• _Your instructions_
Copy out, character for character, every line of the listing from its very start up to and including the line that contains "外国IP列表、非中国IP列表。每日更新". Leave the pictures out of your copy.
Records provided: Begin
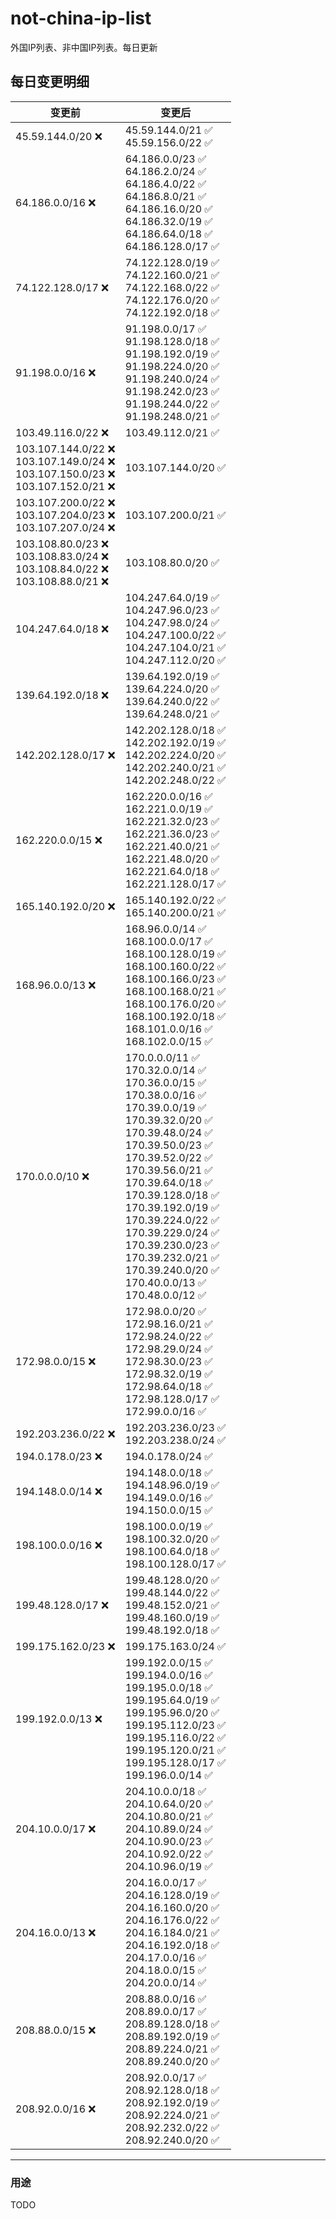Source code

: # not-china-ip-list
外国IP列表、非中国IP列表。每日更新

每日变更明细
--------------------
|  变更前   | 变更后 |
|  ----  | ----  |
|  45.59.144.0/20 :x:  | 45.59.144.0/21 :white_check_mark: <br> 45.59.156.0/22 :white_check_mark: <br>  | 
|  64.186.0.0/16 :x:  | 64.186.0.0/23 :white_check_mark: <br> 64.186.2.0/24 :white_check_mark: <br> 64.186.4.0/22 :white_check_mark: <br> 64.186.8.0/21 :white_check_mark: <br> 64.186.16.0/20 :white_check_mark: <br> 64.186.32.0/19 :white_check_mark: <br> 64.186.64.0/18 :white_check_mark: <br> 64.186.128.0/17 :white_check_mark: <br>  | 
|  74.122.128.0/17 :x:  | 74.122.128.0/19 :white_check_mark: <br> 74.122.160.0/21 :white_check_mark: <br> 74.122.168.0/22 :white_check_mark: <br> 74.122.176.0/20 :white_check_mark: <br> 74.122.192.0/18 :white_check_mark: <br>  | 
|  91.198.0.0/16 :x:  | 91.198.0.0/17 :white_check_mark: <br> 91.198.128.0/18 :white_check_mark: <br> 91.198.192.0/19 :white_check_mark: <br> 91.198.224.0/20 :white_check_mark: <br> 91.198.240.0/24 :white_check_mark: <br> 91.198.242.0/23 :white_check_mark: <br> 91.198.244.0/22 :white_check_mark: <br> 91.198.248.0/21 :white_check_mark: <br>  | 
|  103.49.116.0/22 :x:  | 103.49.112.0/21 :white_check_mark: | 
|  103.107.144.0/22 :x: <br> 103.107.149.0/24 :x: <br> 103.107.150.0/23 :x: <br> 103.107.152.0/21 :x: <br> | 103.107.144.0/20 :white_check_mark: | 
|  103.107.200.0/22 :x: <br> 103.107.204.0/23 :x: <br> 103.107.207.0/24 :x: <br> | 103.107.200.0/21 :white_check_mark: | 
|  103.108.80.0/23 :x: <br> 103.108.83.0/24 :x: <br> 103.108.84.0/22 :x: <br> 103.108.88.0/21 :x: <br> | 103.108.80.0/20 :white_check_mark: | 
|  104.247.64.0/18 :x:  | 104.247.64.0/19 :white_check_mark: <br> 104.247.96.0/23 :white_check_mark: <br> 104.247.98.0/24 :white_check_mark: <br> 104.247.100.0/22 :white_check_mark: <br> 104.247.104.0/21 :white_check_mark: <br> 104.247.112.0/20 :white_check_mark: <br>  | 
|  139.64.192.0/18 :x:  | 139.64.192.0/19 :white_check_mark: <br> 139.64.224.0/20 :white_check_mark: <br> 139.64.240.0/22 :white_check_mark: <br> 139.64.248.0/21 :white_check_mark: <br>  | 
|  142.202.128.0/17 :x:  | 142.202.128.0/18 :white_check_mark: <br> 142.202.192.0/19 :white_check_mark: <br> 142.202.224.0/20 :white_check_mark: <br> 142.202.240.0/21 :white_check_mark: <br> 142.202.248.0/22 :white_check_mark: <br>  | 
|  162.220.0.0/15 :x:  | 162.220.0.0/16 :white_check_mark: <br> 162.221.0.0/19 :white_check_mark: <br> 162.221.32.0/23 :white_check_mark: <br> 162.221.36.0/23 :white_check_mark: <br> 162.221.40.0/21 :white_check_mark: <br> 162.221.48.0/20 :white_check_mark: <br> 162.221.64.0/18 :white_check_mark: <br> 162.221.128.0/17 :white_check_mark: <br>  | 
|  165.140.192.0/20 :x:  | 165.140.192.0/22 :white_check_mark: <br> 165.140.200.0/21 :white_check_mark: <br>  | 
|  168.96.0.0/13 :x:  | 168.96.0.0/14 :white_check_mark: <br> 168.100.0.0/17 :white_check_mark: <br> 168.100.128.0/19 :white_check_mark: <br> 168.100.160.0/22 :white_check_mark: <br> 168.100.166.0/23 :white_check_mark: <br> 168.100.168.0/21 :white_check_mark: <br> 168.100.176.0/20 :white_check_mark: <br> 168.100.192.0/18 :white_check_mark: <br> 168.101.0.0/16 :white_check_mark: <br> 168.102.0.0/15 :white_check_mark: <br>  | 
|  170.0.0.0/10 :x:  | 170.0.0.0/11 :white_check_mark: <br> 170.32.0.0/14 :white_check_mark: <br> 170.36.0.0/15 :white_check_mark: <br> 170.38.0.0/16 :white_check_mark: <br> 170.39.0.0/19 :white_check_mark: <br> 170.39.32.0/20 :white_check_mark: <br> 170.39.48.0/24 :white_check_mark: <br> 170.39.50.0/23 :white_check_mark: <br> 170.39.52.0/22 :white_check_mark: <br> 170.39.56.0/21 :white_check_mark: <br> 170.39.64.0/18 :white_check_mark: <br> 170.39.128.0/18 :white_check_mark: <br> 170.39.192.0/19 :white_check_mark: <br> 170.39.224.0/22 :white_check_mark: <br> 170.39.229.0/24 :white_check_mark: <br> 170.39.230.0/23 :white_check_mark: <br> 170.39.232.0/21 :white_check_mark: <br> 170.39.240.0/20 :white_check_mark: <br> 170.40.0.0/13 :white_check_mark: <br> 170.48.0.0/12 :white_check_mark: <br>  | 
|  172.98.0.0/15 :x:  | 172.98.0.0/20 :white_check_mark: <br> 172.98.16.0/21 :white_check_mark: <br> 172.98.24.0/22 :white_check_mark: <br> 172.98.29.0/24 :white_check_mark: <br> 172.98.30.0/23 :white_check_mark: <br> 172.98.32.0/19 :white_check_mark: <br> 172.98.64.0/18 :white_check_mark: <br> 172.98.128.0/17 :white_check_mark: <br> 172.99.0.0/16 :white_check_mark: <br>  | 
|  192.203.236.0/22 :x:  | 192.203.236.0/23 :white_check_mark: <br> 192.203.238.0/24 :white_check_mark: <br>  | 
|  194.0.178.0/23 :x:  | 194.0.178.0/24 :white_check_mark: | 
|  194.148.0.0/14 :x:  | 194.148.0.0/18 :white_check_mark: <br> 194.148.96.0/19 :white_check_mark: <br> 194.149.0.0/16 :white_check_mark: <br> 194.150.0.0/15 :white_check_mark: <br>  | 
|  198.100.0.0/16 :x:  | 198.100.0.0/19 :white_check_mark: <br> 198.100.32.0/20 :white_check_mark: <br> 198.100.64.0/18 :white_check_mark: <br> 198.100.128.0/17 :white_check_mark: <br>  | 
|  199.48.128.0/17 :x:  | 199.48.128.0/20 :white_check_mark: <br> 199.48.144.0/22 :white_check_mark: <br> 199.48.152.0/21 :white_check_mark: <br> 199.48.160.0/19 :white_check_mark: <br> 199.48.192.0/18 :white_check_mark: <br>  | 
|  199.175.162.0/23 :x:  | 199.175.163.0/24 :white_check_mark: | 
|  199.192.0.0/13 :x:  | 199.192.0.0/15 :white_check_mark: <br> 199.194.0.0/16 :white_check_mark: <br> 199.195.0.0/18 :white_check_mark: <br> 199.195.64.0/19 :white_check_mark: <br> 199.195.96.0/20 :white_check_mark: <br> 199.195.112.0/23 :white_check_mark: <br> 199.195.116.0/22 :white_check_mark: <br> 199.195.120.0/21 :white_check_mark: <br> 199.195.128.0/17 :white_check_mark: <br> 199.196.0.0/14 :white_check_mark: <br>  | 
|  204.10.0.0/17 :x:  | 204.10.0.0/18 :white_check_mark: <br> 204.10.64.0/20 :white_check_mark: <br> 204.10.80.0/21 :white_check_mark: <br> 204.10.89.0/24 :white_check_mark: <br> 204.10.90.0/23 :white_check_mark: <br> 204.10.92.0/22 :white_check_mark: <br> 204.10.96.0/19 :white_check_mark: <br>  | 
|  204.16.0.0/13 :x:  | 204.16.0.0/17 :white_check_mark: <br> 204.16.128.0/19 :white_check_mark: <br> 204.16.160.0/20 :white_check_mark: <br> 204.16.176.0/22 :white_check_mark: <br> 204.16.184.0/21 :white_check_mark: <br> 204.16.192.0/18 :white_check_mark: <br> 204.17.0.0/16 :white_check_mark: <br> 204.18.0.0/15 :white_check_mark: <br> 204.20.0.0/14 :white_check_mark: <br>  | 
|  208.88.0.0/15 :x:  | 208.88.0.0/16 :white_check_mark: <br> 208.89.0.0/17 :white_check_mark: <br> 208.89.128.0/18 :white_check_mark: <br> 208.89.192.0/19 :white_check_mark: <br> 208.89.224.0/21 :white_check_mark: <br> 208.89.240.0/20 :white_check_mark: <br>  | 
|  208.92.0.0/16 :x:  | 208.92.0.0/17 :white_check_mark: <br> 208.92.128.0/18 :white_check_mark: <br> 208.92.192.0/19 :white_check_mark: <br> 208.92.224.0/21 :white_check_mark: <br> 208.92.232.0/22 :white_check_mark: <br> 208.92.240.0/20 :white_check_mark: <br>  | 

--------------------
### 用途
TODO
Records provided: End
• _Exercise response_
Source code

: # not-china-ip-list
外国IP列表、非中国IP列表。每日更新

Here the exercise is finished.